> [ABOUT THIS TASK]:
Retype the lines from the first one in the records down to the line containing "Picture 2: 3-D, field", counting both, and leave out any pictures.

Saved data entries
*** Block opens ***

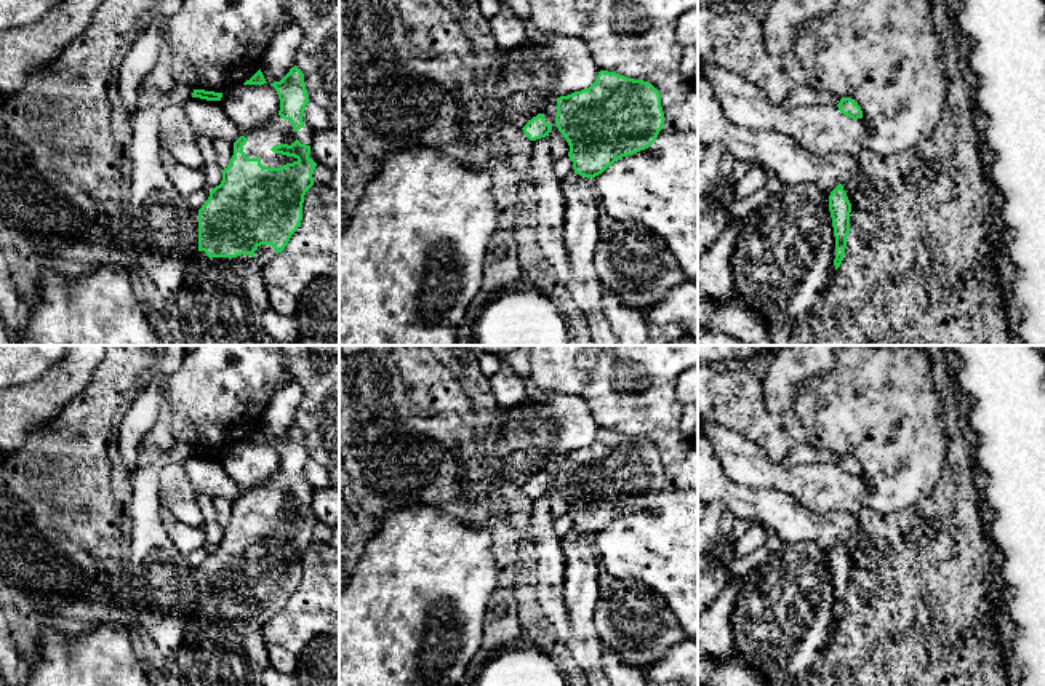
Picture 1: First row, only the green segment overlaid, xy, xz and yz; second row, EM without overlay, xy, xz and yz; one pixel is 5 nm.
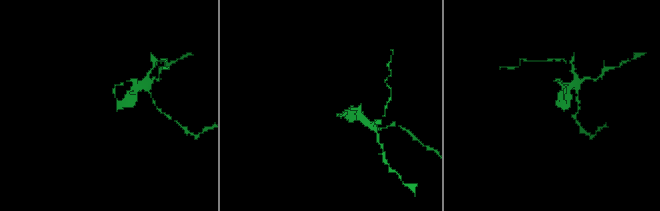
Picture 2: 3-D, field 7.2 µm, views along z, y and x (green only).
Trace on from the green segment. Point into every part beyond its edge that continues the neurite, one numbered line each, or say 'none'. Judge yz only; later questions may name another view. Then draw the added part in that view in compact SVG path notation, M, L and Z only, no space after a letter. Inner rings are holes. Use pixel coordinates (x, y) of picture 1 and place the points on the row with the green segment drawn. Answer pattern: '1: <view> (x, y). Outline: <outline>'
none

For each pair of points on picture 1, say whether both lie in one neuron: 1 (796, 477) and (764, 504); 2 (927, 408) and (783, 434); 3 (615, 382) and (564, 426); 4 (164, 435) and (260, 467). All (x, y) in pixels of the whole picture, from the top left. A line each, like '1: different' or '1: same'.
1: different
2: same
3: different
4: different

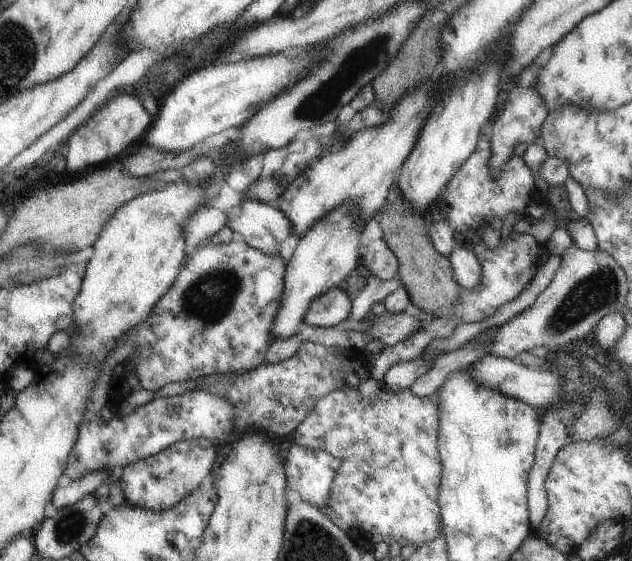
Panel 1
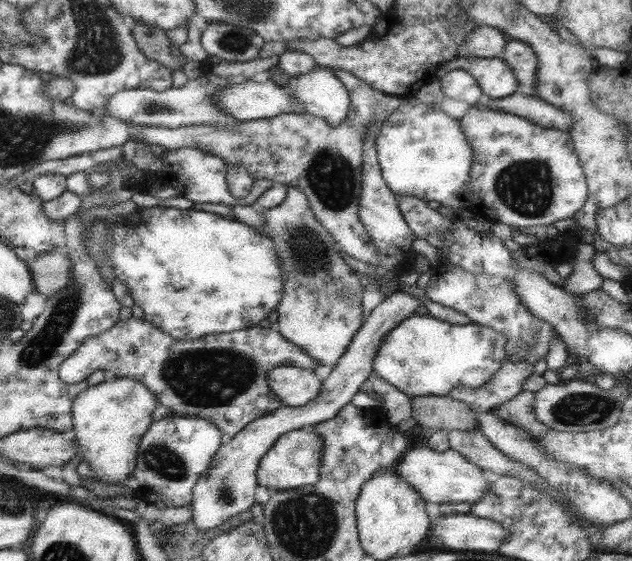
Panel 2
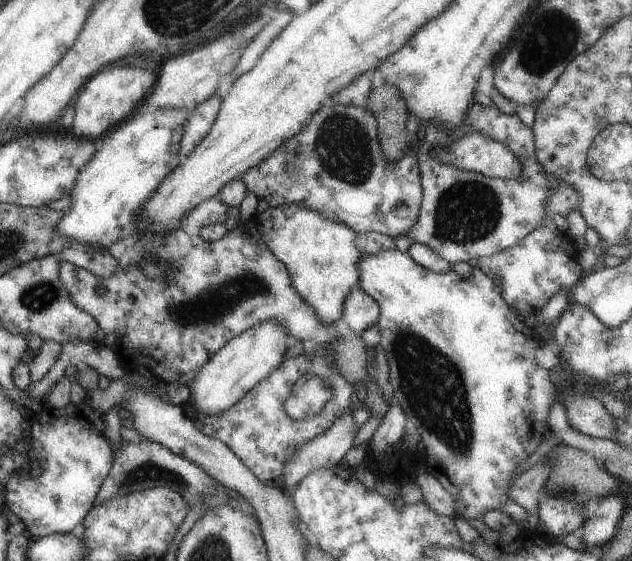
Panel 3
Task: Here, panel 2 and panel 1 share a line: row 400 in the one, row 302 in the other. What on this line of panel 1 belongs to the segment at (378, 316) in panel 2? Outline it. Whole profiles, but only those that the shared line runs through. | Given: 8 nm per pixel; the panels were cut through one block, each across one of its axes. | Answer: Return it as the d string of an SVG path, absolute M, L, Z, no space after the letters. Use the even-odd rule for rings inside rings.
M331 288L327 294L315 298L305 310L305 326L315 328L333 328L341 326L351 312L351 296L341 288Z

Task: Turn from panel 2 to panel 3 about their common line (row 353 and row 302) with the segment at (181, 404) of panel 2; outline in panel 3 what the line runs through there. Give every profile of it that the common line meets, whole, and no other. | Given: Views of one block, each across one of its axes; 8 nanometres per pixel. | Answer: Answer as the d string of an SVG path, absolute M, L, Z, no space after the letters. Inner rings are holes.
M249 218L247 222L237 222L237 228L229 230L215 242L205 242L199 234L189 236L185 230L169 230L169 232L153 232L147 230L139 236L139 240L125 248L121 256L117 256L117 268L109 278L99 278L89 270L83 270L75 264L61 264L59 270L61 284L65 286L69 300L95 318L103 336L101 344L113 348L119 358L119 366L129 376L137 368L145 368L153 380L169 384L191 384L195 372L221 350L229 340L237 338L241 332L261 324L261 322L277 322L289 334L289 340L305 342L307 346L325 346L335 338L335 324L325 326L319 322L315 312L299 298L295 288L289 282L287 268L277 262L277 258L267 250L261 232L257 230L257 220ZM145 256L159 258L169 264L171 282L163 282L163 278L151 280L139 270L139 262Z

*** Block closes ***

> [ANSWER BOX]:
Picture 1: First row, only the green segment overlaid, xy, xz and yz; second row, EM without overlay, xy, xz and yz; one pixel is 5 nm.
Picture 2: 3-D, field 7.2 µm, views along z, y and x (green only).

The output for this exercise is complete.